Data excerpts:
## start

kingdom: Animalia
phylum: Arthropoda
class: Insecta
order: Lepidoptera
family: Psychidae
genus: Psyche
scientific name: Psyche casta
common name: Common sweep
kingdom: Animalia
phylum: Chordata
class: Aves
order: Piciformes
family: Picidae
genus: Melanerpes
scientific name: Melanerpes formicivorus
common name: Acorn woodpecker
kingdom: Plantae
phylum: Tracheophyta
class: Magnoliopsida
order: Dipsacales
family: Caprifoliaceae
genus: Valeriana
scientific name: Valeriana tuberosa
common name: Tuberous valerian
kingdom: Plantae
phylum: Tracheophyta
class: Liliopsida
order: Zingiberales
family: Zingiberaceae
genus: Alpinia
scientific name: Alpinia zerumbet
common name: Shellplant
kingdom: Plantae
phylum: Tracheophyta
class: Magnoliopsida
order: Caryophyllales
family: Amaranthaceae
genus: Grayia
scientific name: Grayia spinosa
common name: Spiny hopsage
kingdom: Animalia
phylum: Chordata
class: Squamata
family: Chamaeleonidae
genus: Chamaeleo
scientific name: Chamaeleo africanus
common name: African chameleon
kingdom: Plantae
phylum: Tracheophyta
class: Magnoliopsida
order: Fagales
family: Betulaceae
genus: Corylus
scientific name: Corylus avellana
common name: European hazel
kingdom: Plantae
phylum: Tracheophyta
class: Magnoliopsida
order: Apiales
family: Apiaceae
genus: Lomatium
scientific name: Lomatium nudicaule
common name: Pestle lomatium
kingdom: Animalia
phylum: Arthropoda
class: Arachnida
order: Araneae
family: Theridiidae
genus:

## end

= Task brief =
Repeat every line of the entries above, word for word and in the same order.

= Task result =
kingdom: Animalia
phylum: Arthropoda
class: Insecta
order: Lepidoptera
family: Psychidae
genus: Psyche
scientific name: Psyche casta
common name: Common sweep
kingdom: Animalia
phylum: Chordata
class: Aves
order: Piciformes
family: Picidae
genus: Melanerpes
scientific name: Melanerpes formicivorus
common name: Acorn woodpecker
kingdom: Plantae
phylum: Tracheophyta
class: Magnoliopsida
order: Dipsacales
family: Caprifoliaceae
genus: Valeriana
scientific name: Valeriana tuberosa
common name: Tuberous valerian
kingdom: Plantae
phylum: Tracheophyta
class: Liliopsida
order: Zingiberales
family: Zingiberaceae
genus: Alpinia
scientific name: Alpinia zerumbet
common name: Shellplant
kingdom: Plantae
phylum: Tracheophyta
class: Magnoliopsida
order: Caryophyllales
family: Amaranthaceae
genus: Grayia
scientific name: Grayia spinosa
common name: Spiny hopsage
kingdom: Animalia
phylum: Chordata
class: Squamata
family: Chamaeleonidae
genus: Chamaeleo
scientific name: Chamaeleo africanus
common name: African chameleon
kingdom: Plantae
phylum: Tracheophyta
class: Magnoliopsida
order: Fagales
family: Betulaceae
genus: Corylus
scientific name: Corylus avellana
common name: European hazel
kingdom: Plantae
phylum: Tracheophyta
class: Magnoliopsida
order: Apiales
family: Apiaceae
genus: Lomatium
scientific name: Lomatium nudicaule
common name: Pestle lomatium
kingdom: Animalia
phylum: Arthropoda
class: Arachnida
order: Araneae
family: Theridiidae
genus:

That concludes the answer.